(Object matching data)
------------------------------------------------------------------------

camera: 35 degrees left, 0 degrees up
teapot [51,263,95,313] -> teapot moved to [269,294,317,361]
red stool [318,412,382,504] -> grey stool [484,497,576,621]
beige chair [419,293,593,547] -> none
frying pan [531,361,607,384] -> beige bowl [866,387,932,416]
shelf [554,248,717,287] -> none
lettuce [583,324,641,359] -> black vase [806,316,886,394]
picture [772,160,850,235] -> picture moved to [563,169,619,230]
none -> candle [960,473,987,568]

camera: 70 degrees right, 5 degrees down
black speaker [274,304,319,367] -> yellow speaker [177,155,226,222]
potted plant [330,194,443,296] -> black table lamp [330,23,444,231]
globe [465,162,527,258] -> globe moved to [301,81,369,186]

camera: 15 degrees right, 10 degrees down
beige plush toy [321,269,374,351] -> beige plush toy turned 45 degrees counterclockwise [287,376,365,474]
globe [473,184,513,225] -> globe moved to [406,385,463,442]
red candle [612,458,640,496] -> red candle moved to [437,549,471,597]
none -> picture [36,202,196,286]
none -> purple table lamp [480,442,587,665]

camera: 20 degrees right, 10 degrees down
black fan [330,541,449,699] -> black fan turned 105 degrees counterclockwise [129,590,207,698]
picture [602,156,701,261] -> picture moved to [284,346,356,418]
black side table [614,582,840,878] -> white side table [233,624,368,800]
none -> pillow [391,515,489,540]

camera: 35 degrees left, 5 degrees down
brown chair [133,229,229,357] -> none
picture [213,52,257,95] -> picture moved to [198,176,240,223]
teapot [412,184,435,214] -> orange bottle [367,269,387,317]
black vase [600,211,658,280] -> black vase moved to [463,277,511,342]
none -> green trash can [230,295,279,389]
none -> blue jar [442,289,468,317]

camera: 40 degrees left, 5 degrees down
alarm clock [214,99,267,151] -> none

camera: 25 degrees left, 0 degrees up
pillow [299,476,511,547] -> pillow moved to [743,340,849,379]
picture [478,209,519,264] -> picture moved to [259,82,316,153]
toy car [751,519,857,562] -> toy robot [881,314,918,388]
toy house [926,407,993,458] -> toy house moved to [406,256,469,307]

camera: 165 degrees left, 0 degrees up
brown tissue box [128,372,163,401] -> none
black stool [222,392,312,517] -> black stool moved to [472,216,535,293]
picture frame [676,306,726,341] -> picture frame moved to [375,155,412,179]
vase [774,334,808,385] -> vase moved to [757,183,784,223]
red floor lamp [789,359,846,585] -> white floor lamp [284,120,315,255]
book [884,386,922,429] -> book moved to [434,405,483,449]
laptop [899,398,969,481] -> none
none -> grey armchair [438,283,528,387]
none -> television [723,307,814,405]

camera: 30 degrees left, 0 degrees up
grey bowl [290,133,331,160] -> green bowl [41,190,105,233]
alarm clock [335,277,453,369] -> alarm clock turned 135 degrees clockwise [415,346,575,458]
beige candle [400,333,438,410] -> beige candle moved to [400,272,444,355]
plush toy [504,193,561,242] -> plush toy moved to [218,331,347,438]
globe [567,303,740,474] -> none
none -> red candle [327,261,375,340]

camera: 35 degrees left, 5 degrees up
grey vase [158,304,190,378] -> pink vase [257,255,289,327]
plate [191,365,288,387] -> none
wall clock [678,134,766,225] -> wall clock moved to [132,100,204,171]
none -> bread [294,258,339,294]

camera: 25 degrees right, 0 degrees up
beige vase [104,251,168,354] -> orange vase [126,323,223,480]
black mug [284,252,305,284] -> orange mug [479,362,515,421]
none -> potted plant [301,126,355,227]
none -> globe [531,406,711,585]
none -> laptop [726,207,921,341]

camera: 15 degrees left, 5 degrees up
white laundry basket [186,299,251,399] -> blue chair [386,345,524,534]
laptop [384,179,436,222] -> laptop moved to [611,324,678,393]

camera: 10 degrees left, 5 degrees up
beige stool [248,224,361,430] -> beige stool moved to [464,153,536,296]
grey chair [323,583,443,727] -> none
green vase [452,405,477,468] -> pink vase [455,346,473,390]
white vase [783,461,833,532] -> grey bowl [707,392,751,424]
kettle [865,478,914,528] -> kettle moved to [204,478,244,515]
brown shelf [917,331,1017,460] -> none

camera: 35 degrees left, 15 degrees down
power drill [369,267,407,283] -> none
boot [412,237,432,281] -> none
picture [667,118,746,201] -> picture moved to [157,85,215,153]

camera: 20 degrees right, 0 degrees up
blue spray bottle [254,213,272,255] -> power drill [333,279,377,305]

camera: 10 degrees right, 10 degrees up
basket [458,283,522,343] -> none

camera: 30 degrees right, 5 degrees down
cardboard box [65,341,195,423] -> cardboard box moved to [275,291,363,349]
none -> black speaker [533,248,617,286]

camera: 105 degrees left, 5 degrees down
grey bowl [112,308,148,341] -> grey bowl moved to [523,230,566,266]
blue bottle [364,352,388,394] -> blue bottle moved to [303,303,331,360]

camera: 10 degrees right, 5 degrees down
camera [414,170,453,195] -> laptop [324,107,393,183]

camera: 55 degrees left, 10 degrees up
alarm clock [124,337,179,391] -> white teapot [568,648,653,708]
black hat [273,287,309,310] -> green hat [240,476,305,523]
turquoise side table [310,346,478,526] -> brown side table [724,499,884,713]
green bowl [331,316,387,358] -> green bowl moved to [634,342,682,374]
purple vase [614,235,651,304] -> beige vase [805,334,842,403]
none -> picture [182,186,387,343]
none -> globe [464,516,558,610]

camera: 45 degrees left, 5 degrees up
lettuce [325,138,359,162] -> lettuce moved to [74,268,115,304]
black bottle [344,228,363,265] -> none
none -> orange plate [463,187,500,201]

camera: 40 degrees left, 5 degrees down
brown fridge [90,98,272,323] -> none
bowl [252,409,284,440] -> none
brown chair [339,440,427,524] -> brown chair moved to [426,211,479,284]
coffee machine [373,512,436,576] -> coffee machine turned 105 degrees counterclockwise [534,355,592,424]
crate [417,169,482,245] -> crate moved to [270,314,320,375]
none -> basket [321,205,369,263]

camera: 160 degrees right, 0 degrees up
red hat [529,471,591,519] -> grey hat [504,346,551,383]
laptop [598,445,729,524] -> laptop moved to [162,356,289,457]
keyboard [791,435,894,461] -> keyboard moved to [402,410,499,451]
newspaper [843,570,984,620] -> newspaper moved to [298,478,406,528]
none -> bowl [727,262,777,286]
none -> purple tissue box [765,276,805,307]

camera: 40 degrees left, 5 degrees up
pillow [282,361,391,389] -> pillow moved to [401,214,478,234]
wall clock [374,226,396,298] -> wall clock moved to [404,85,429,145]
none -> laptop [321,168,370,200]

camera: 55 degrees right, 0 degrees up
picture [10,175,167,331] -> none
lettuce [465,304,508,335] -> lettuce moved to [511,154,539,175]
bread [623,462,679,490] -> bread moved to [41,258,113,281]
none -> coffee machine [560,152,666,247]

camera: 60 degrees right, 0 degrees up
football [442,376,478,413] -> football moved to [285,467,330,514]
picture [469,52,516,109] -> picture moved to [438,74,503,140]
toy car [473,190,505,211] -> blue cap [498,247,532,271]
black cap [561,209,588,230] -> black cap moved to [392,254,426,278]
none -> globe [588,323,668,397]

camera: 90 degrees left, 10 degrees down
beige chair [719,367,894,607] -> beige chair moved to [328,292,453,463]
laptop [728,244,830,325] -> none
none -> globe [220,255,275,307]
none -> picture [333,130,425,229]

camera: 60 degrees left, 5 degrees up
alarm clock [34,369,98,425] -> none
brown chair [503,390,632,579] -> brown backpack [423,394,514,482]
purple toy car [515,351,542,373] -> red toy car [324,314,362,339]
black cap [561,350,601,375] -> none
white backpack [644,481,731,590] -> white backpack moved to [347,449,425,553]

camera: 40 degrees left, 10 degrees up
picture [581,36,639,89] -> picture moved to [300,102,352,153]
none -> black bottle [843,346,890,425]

------------------------------------------------------------------------

_Work to complete_
Beginning at the line above with "beige stool [248,224,361,430]" and finishing at the line with "kettle [865,478,914,528] ->", return each line exactly and return nothing else.

_Answer space_
beige stool [248,224,361,430] -> beige stool moved to [464,153,536,296]
grey chair [323,583,443,727] -> none
green vase [452,405,477,468] -> pink vase [455,346,473,390]
white vase [783,461,833,532] -> grey bowl [707,392,751,424]
kettle [865,478,914,528] -> kettle moved to [204,478,244,515]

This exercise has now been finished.